Medical trials, wherever possible, should always be balanced by sex, however, certain clinical trials are designed to investigate conditions that are only specific to one sex, so enforcing a balance would not make sense on those occasions.The Department commissions research through the National Institute for Health and Care Research (NIHR). As outlined in the Research Inclusion Strategy 2022-2027, the NIHR is committed to exploring an approach which enables and encourages the research community to integrate sex and gender into their research design, including in the disaggregation of research findings. The Research Inclusion Strategy 2022-2027 is available at the following link:https://www.nihr.ac.uk/about-us/who-we-are/research-inclusion/strategy-2022-27On 10 March, the NIHR launched its sex and gender policy, which is expected to come into force later in 2025, with further information available at the following link:https://www.nihr.ac.uk/integrating-sex-and-gender-health-and-care-researchImplementing such a policy will ensure that research accounts for sex and gender across every stage of the research cycle, thus facilitating both funding into topics that impact males and females, and a greater understanding of how they might be impacted differently by the same health condition.
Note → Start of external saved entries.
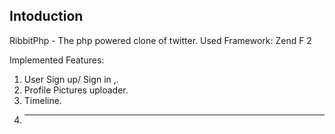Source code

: 
Intoduction
-------------

 RibbitPhp  - The php powered clone of twitter.
 Used Framework: Zend F 2

Implemented  Features:

1. User Sign up/ Sign in ,.
2. Profile Pictures uploader.
3. Timeline.
4. --------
How many and what proportion of applications to the Vaccine Damage Payment Scheme were successful at (a) first application and (b) appeal since 2020.

Between 1 January 2020 and 6 June 2025, data from the NHS Business Services Authority, the administrators of the scheme, shows that 205 claims to the Vaccine Damage Payment Scheme were successful at a first application. This equates to 1.5% of the claims that had received an initial outcome.In the same time period, 29 mandatory reversal requests were successful. This equates to 2.1% of the reversal outcomes that had been notified to claimants.

What steps he is taking to ensure the adequacy of access to dental services for children with SEND.

The Government recognises that certain groups of patients such as people with disabilities may find it difficult to access dental care. We are committed to ensuring National Health Service dental services are available to all who need them.Community dental services (CDS) are available to people whose additional needs may mean they are not able to be treated at high street dental practices. CDS provide specialised dental services to ensure that everyone can have access to the dental care they need. This may include treatments delivered in hospitals, specialist health centres and mobile clinics, as well as home visits or visits in nursing and care homes.Integrated care boards are responsible for identifying areas of local need and determining the priorities for investment, including the commissioning of community dental services.

If his Department will conduct a review of surgical menopause care.

The Government will prioritise women’s health as we reform the National Health Service, ensuring that all women experiencing the menopause can access the care that they need. We have taken urgent action to tackle gynaecology waiting lists through the Elective Reform Plan. In gynaecology, the plan supports innovative models offering patients care closer to home, and the piloting of gynaecology pathways in community diagnostic centres for patients with post-menopausal bleeding. Women’s health hubs also have a key role in shifting care out of hospitals and improving the care women receive. Menopause assessment and treatment is a core service that all hubs are expected to provide. As of December 2024, 39 out of 42 integrated care boards (ICBs) reported to NHS England that they had at least one operational women’s health hub. We continue to engage with and encourage ICBs to use the learning from the women’s health hubs pilots to improve local delivery of services to women. At present there are no plans to conduct a review of surgical menopause care.

When the Understanding Menopause guidance by Menopause Support UK will be published.

Menopause Support UK is an independent organisation, and the Department cannot advise on when this guidance will be published. NHS England routinely considers how they signpost to other sources of healthcare guidance. For example, the National Health Service’s website page on menopause signposts users to further sources of information.